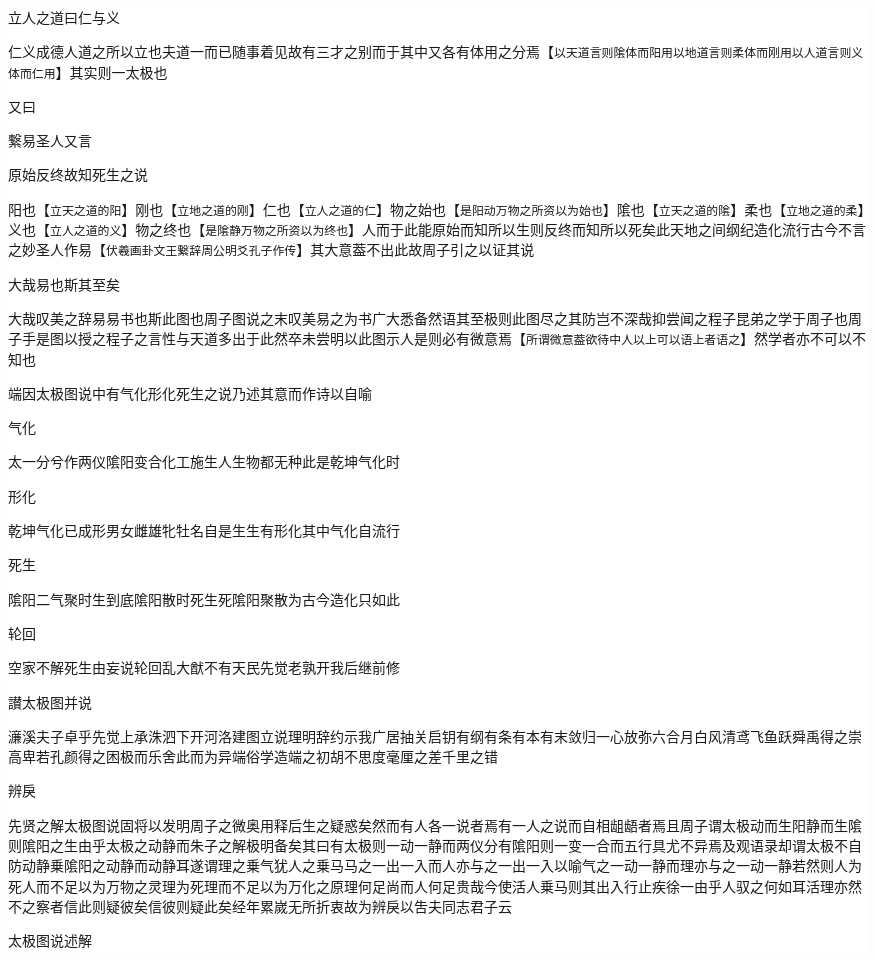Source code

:立人之道曰仁与义  

仁义成德人道之所以立也夫道一而已随事着见故有三才之别而于其中又各有体用之分焉【`以天道言则隂体而阳用以地道言则柔体而刚用以人道言则义体而仁用`】其实则一太极也  

又曰  

繋易圣人又言  

原始反终故知死生之说  

阳也【`立天之道的阳`】刚也【`立地之道的刚`】仁也【`立人之道的仁`】物之始也【`是阳动万物之所资以为始也`】隂也【`立天之道的隂`】柔也【`立地之道的柔`】义也【`立人之道的义`】物之终也【`是隂静万物之所资以为终也`】人而于此能原始而知所以生则反终而知所以死矣此天地之间纲纪造化流行古今不言之妙圣人作易【`伏羲画卦文王繋辞周公明爻孔子作传`】其大意葢不出此故周子引之以证其说  

大哉易也斯其至矣  

大哉叹美之辞易易书也斯此图也周子图说之末叹美易之为书广大悉备然语其至极则此图尽之其防岂不深哉抑尝闻之程子昆弟之学于周子也周子手是图以授之程子之言性与天道多出于此然卒未尝明以此图示人是则必有微意焉【`所谓微意葢欲待中人以上可以语上者语之`】然学者亦不可以不知也  

端因太极图说中有气化形化死生之说乃述其意而作诗以自喻  

气化  

太一分兮作两仪隂阳变合化工施生人生物都无种此是乾坤气化时  

形化  

乾坤气化已成形男女雌雄牝牡名自是生生有形化其中气化自流行  

死生  

隂阳二气聚时生到底隂阳散时死生死隂阳聚散为古今造化只如此  

轮回  

空家不解死生由妄说轮回乱大猷不有天民先觉老孰开我后继前修  

讃太极图并说  

濓溪夫子卓乎先觉上承洙泗下开河洛建图立说理明辞约示我广居抽关启钥有纲有条有本有末敛归一心放弥六合月白风清鸢飞鱼跃舜禹得之崇高卑若孔颜得之困极而乐舍此而为异端俗学造端之初胡不思度毫厘之差千里之错  

辨戾  

先贤之解太极图说固将以发明周子之微奥用释后生之疑惑矣然而有人各一说者焉有一人之说而自相龃龉者焉且周子谓太极动而生阳静而生隂则隂阳之生由乎太极之动静而朱子之解极明备矣其曰有太极则一动一静而两仪分有隂阳则一变一合而五行具尤不异焉及观语录却谓太极不自防动静乗隂阳之动静而动静耳遂谓理之乗气犹人之乗马马之一出一入而人亦与之一出一入以喻气之一动一静而理亦与之一动一静若然则人为死人而不足以为万物之灵理为死理而不足以为万化之原理何足尚而人何足贵哉今使活人乗马则其出入行止疾徐一由乎人驭之何如耳活理亦然不之察者信此则疑彼矣信彼则疑此矣经年累嵗无所折衷故为辨戾以吿夫同志君子云  

太极图说述解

★ ★ ★ ★ ★

## Work required
Reproduce the data above word for word, but leave the images out.

## Completed task
Source code

:立人之道曰仁与义  

仁义成德人道之所以立也夫道一而已随事着见故有三才之别而于其中又各有体用之分焉【`以天道言则隂体而阳用以地道言则柔体而刚用以人道言则义体而仁用`】其实则一太极也  

又曰  

繋易圣人又言  

原始反终故知死生之说  

阳也【`立天之道的阳`】刚也【`立地之道的刚`】仁也【`立人之道的仁`】物之始也【`是阳动万物之所资以为始也`】隂也【`立天之道的隂`】柔也【`立地之道的柔`】义也【`立人之道的义`】物之终也【`是隂静万物之所资以为终也`】人而于此能原始而知所以生则反终而知所以死矣此天地之间纲纪造化流行古今不言之妙圣人作易【`伏羲画卦文王繋辞周公明爻孔子作传`】其大意葢不出此故周子引之以证其说  

大哉易也斯其至矣  

大哉叹美之辞易易书也斯此图也周子图说之末叹美易之为书广大悉备然语其至极则此图尽之其防岂不深哉抑尝闻之程子昆弟之学于周子也周子手是图以授之程子之言性与天道多出于此然卒未尝明以此图示人是则必有微意焉【`所谓微意葢欲待中人以上可以语上者语之`】然学者亦不可以不知也  

端因太极图说中有气化形化死生之说乃述其意而作诗以自喻  

气化  

太一分兮作两仪隂阳变合化工施生人生物都无种此是乾坤气化时  

形化  

乾坤气化已成形男女雌雄牝牡名自是生生有形化其中气化自流行  

死生  

隂阳二气聚时生到底隂阳散时死生死隂阳聚散为古今造化只如此  

轮回  

空家不解死生由妄说轮回乱大猷不有天民先觉老孰开我后继前修  

讃太极图并说  

濓溪夫子卓乎先觉上承洙泗下开河洛建图立说理明辞约示我广居抽关启钥有纲有条有本有末敛归一心放弥六合月白风清鸢飞鱼跃舜禹得之崇高卑若孔颜得之困极而乐舍此而为异端俗学造端之初胡不思度毫厘之差千里之错  

辨戾  

先贤之解太极图说固将以发明周子之微奥用释后生之疑惑矣然而有人各一说者焉有一人之说而自相龃龉者焉且周子谓太极动而生阳静而生隂则隂阳之生由乎太极之动静而朱子之解极明备矣其曰有太极则一动一静而两仪分有隂阳则一变一合而五行具尤不异焉及观语录却谓太极不自防动静乗隂阳之动静而动静耳遂谓理之乗气犹人之乗马马之一出一入而人亦与之一出一入以喻气之一动一静而理亦与之一动一静若然则人为死人而不足以为万物之灵理为死理而不足以为万化之原理何足尚而人何足贵哉今使活人乗马则其出入行止疾徐一由乎人驭之何如耳活理亦然不之察者信此则疑彼矣信彼则疑此矣经年累嵗无所折衷故为辨戾以吿夫同志君子云  

太极图说述解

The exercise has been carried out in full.